Over the decades, soot, dirt and pollutants had accumulated on the brick surfaces. The first step was to clean the masonry by applying a special poultice and allowing it to cure before washing it off. Next, masons ground out the old mortar between the bricks, using chisels and special saws. Many bricks were damaged due to non-original mortar applied over the course of the building's history. Moisture infiltrating clay bricks freezes and expands during freeze/thaw weather cycles, slightly altering the shape and size of the bricks. A brick can handle this stress as long as it does not meet with resistance by adjacent materials. When the bricks expanded against the non-original hard cement mortar, they met resistance, which made them crack or break. Bricks that were too severely damaged to be repaired were cut out of the wall so that they could be replaced with originals that had been stock piled on site. All masonry surfaces were repointed with a lime putty mortar, which replicates the composition, color and texture of the original mortar. Unlike hard cement mortar, lime mortar is the perfect complement to clay brick because it is soft enough to cushion the brick's stress. It was applied as Wright had specified: putty-colored, concave horizontal joints not only to accentuate the building's horizontal lines, but also to prevent rain water from pooling between the bricks; and brick-colored, flush vertical joints.
Chicago's winters had taken their toll on the sweeping porches. In the past, new layers of concrete were poured over previous layers to cover up the damage. Not only had large new cracks appeared, but the west porch floor was 5" higher than it had originally been. Note the shortened height of the lowest riser on the steps, due to the raised floor. The west porch was rebuilt with reinforced concrete to add structural support. Beneath the surface, a flexible tubing snowmelt system prevents the build-up of ice and snow dams. Other porches received new topping slabs with snowmelt systems. The cured concrete matches the color and texture of the original 1910 porches.

BRIEF 1: Write out the stretch of the brick and porch restoration text from "Chicago's winters had" through "original 1910 porches.", unchanged.
BRIEF 2: Return, unchanged, the stretch of the entries from the line containing "Poppler -> pdftocairo" through the final line of the entries.

DATA FOR THIS TASK:
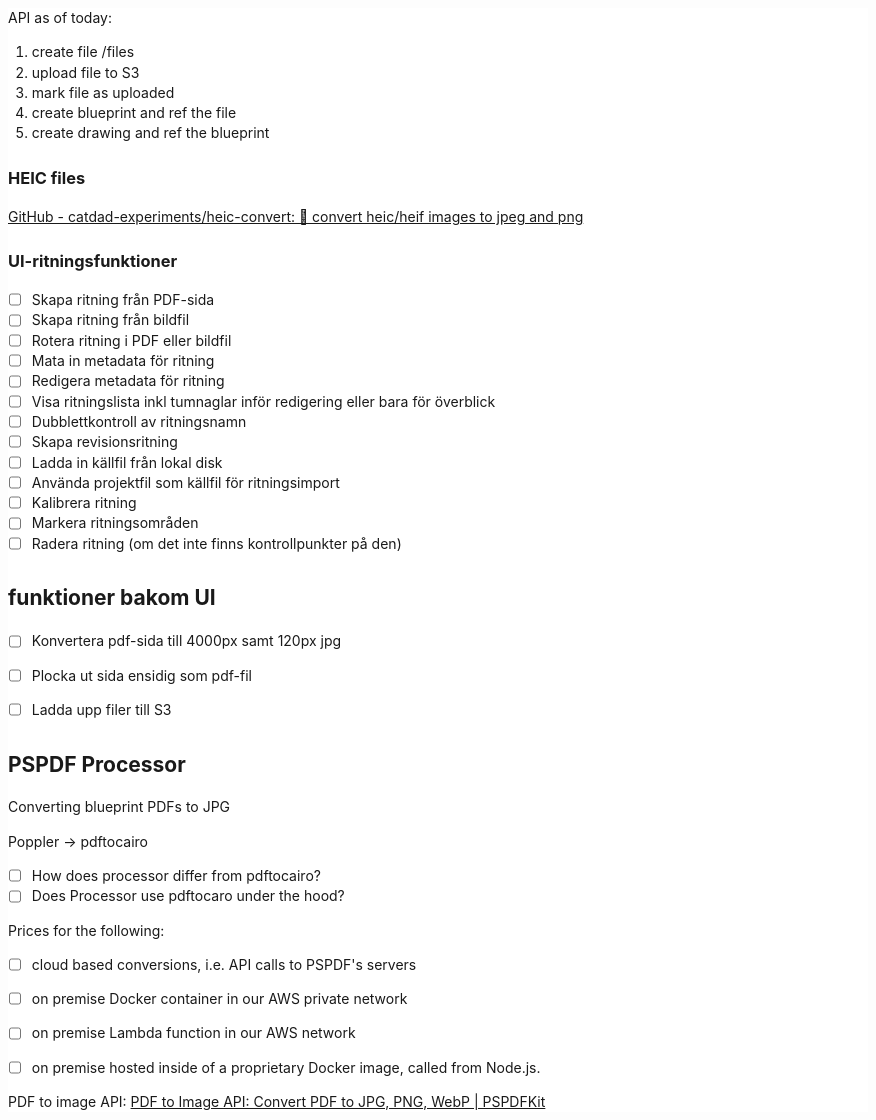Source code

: 	
																								
API as of today:
1. create file /files
2. upload file to S3
3. mark file as uploaded
4. create blueprint and ref the file
5. create drawing and ref the blueprint

### HEIC files
[GitHub - catdad-experiments/heic-convert: 🤳 convert heic/heif images to jpeg and png](https://github.com/catdad-experiments/heic-convert)



### UI-ritningsfunktioner
- [ ] Skapa ritning från PDF-sida
- [ ] Skapa ritning från bildfil
- [ ] Rotera ritning i PDF eller bildfil
- [ ] Mata in metadata för ritning
- [ ] Redigera metadata för ritning
- [ ] Visa ritningslista inkl tumnaglar inför redigering eller bara för överblick
- [ ] Dubblettkontroll av ritningsnamn
- [ ] Skapa revisionsritning
- [ ] Ladda in källfil från lokal disk
- [ ] Använda projektfil som källfil för ritningsimport
- [ ] Kalibrera ritning
- [ ] Markera ritningsområden
- [ ] Radera ritning (om det inte finns kontrollpunkter på den)

## funktioner bakom UI
- [ ] Konvertera pdf-sida till 4000px samt 120px jpg
- [ ] Plocka ut sida ensidig som pdf-fil
- [ ] Ladda upp filer till S3


## PSPDF Processor
Converting blueprint PDFs to JPG

Poppler -> pdftocairo
- [ ] How does processor differ from pdftocairo?
- [ ] Does Processor use pdftocaro under the hood?

Prices for the following:
- [ ] cloud based conversions, i.e. API calls to PSPDF's servers
- [ ] on premise Docker container in our AWS private network
- [ ] on premise Lambda function in our AWS network
- [ ] on premise hosted inside of a proprietary Docker image, called from  Node.js.


PDF to image API:
[PDF to Image API: Convert PDF to JPG, PNG, WebP | PSPDFKit](https://pspdfkit.com/api/pdf-to-image-api/)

EXERCISE SOLUTION 1:
Chicago's winters had taken their toll on the sweeping porches. In the past, new layers of concrete were poured over previous layers to cover up the damage. Not only had large new cracks appeared, but the west porch floor was 5" higher than it had originally been. Note the shortened height of the lowest riser on the steps, due to the raised floor. The west porch was rebuilt with reinforced concrete to add structural support. Beneath the surface, a flexible tubing snowmelt system prevents the build-up of ice and snow dams. Other porches received new topping slabs with snowmelt systems. The cured concrete matches the color and texture of the original 1910 porches.

EXERCISE SOLUTION 2:
Poppler -> pdftocairo
- [ ] How does processor differ from pdftocairo?
- [ ] Does Processor use pdftocaro under the hood?

Prices for the following:
- [ ] cloud based conversions, i.e. API calls to PSPDF's servers
- [ ] on premise Docker container in our AWS private network
- [ ] on premise Lambda function in our AWS network
- [ ] on premise hosted inside of a proprietary Docker image, called from  Node.js.


PDF to image API:
[PDF to Image API: Convert PDF to JPG, PNG, WebP | PSPDFKit](https://pspdfkit.com/api/pdf-to-image-api/)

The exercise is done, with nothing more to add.